Las pruebas psiquiátricas a las que fue sometido resultaron concluyentes: Su mente era completamente normal a excepción del tema concreto de su identidad, lo que en opinión de los expertos se debería a un grave trastorno de la personalidad que le hacía rechazar su verdadero nombre, probablemente a causa de un trauma de origen desconocido, habiéndolo así cambiado por el de otra persona cuya documentación habría conseguido de forma accidental. No creían los médicos que de él se ocuparon que hubiera tenido nada que ver con la desaparición de esta persona, por lo que recomendaron que le fuera retirado todo posible cargo al respecto al tiempo que apuntaban la necesidad de que fuera internado temporalmente en un centro hospitalario donde pudiera ser tratado convenientemente de su dolencia mental.
* * *
Varios años después continuaba encerrado en el manicomio. La necesidad de ser identificado de alguna manera había llevado a los responsables del centro a asignarle el nombre circunstancial de Juan García con el que ahora era conocido; aunque lo cierto era que a él ya todo le daba igual. Su conducta no podía ser más correcta ni más normal, por usar criterios convencionales; pero puesto que nadie le había reclamado y él no tenía a dónde ir, se llegó a la pragmática decisión de dejar las cosas tal como estaban.

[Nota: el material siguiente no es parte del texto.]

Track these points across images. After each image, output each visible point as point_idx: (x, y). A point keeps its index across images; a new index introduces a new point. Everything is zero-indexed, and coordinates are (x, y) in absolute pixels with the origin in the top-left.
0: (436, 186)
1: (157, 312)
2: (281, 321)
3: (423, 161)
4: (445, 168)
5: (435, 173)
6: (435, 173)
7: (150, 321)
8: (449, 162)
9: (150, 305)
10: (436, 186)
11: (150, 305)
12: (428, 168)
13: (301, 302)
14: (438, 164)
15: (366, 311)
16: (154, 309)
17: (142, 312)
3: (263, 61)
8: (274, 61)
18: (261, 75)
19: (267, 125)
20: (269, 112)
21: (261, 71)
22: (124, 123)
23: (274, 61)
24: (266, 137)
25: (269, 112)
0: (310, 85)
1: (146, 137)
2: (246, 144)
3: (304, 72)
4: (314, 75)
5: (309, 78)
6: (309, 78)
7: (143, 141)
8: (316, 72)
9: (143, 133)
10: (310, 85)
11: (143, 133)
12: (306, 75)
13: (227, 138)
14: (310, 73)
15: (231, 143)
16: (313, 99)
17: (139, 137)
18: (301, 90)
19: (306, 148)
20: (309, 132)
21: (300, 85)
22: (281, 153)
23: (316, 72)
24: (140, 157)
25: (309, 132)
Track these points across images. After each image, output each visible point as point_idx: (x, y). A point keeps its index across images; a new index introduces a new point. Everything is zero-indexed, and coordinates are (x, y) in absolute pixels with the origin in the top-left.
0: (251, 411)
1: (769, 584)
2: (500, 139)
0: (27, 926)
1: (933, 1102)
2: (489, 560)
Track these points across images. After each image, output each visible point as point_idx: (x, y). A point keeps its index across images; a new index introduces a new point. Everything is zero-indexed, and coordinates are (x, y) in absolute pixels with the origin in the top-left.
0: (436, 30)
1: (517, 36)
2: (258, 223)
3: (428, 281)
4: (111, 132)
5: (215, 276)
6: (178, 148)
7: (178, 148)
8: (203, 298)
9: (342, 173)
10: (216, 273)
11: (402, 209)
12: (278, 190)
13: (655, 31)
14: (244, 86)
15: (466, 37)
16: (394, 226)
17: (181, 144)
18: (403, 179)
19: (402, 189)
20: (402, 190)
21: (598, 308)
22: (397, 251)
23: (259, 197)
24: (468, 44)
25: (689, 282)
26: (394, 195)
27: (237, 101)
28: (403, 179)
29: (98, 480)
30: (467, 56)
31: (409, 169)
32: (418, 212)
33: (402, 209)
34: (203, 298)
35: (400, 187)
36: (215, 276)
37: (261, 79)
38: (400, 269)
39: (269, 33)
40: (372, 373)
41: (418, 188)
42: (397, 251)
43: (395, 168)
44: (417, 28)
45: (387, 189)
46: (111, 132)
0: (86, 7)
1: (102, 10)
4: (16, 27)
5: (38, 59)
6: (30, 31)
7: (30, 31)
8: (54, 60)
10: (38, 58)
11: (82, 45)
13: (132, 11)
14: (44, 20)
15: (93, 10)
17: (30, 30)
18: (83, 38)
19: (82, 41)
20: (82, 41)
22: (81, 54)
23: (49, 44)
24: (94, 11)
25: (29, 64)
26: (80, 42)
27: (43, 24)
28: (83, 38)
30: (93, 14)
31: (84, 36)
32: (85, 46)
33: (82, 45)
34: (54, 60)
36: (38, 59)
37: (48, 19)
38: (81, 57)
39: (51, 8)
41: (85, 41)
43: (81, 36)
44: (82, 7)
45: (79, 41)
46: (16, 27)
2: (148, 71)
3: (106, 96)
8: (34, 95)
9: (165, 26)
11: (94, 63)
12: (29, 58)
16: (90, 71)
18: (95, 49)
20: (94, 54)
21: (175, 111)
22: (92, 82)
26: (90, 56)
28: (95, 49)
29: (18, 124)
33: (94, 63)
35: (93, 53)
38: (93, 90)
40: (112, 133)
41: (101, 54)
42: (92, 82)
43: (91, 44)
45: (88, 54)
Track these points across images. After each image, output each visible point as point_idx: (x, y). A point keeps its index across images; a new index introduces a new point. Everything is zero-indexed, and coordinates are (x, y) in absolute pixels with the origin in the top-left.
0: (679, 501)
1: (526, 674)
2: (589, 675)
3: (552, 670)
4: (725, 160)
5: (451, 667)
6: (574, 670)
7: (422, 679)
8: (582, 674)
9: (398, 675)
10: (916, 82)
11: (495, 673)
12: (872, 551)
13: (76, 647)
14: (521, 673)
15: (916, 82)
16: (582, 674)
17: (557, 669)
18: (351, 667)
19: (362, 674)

¿Estaba loco? Ni él mismo lo sabía; pero se había rendido a la evidencia. Él no sabía que a instancias de su mujer había sido dado por muerto, ni que ella se había casado de nuevo rehaciendo de esta manera su vida; a decir verdad, esto no le importaba lo más mínimo. A fin de cuentas, si el mundo se había vuelto repentinamente loco, ¿qué mejor refugio para él que un manicomio?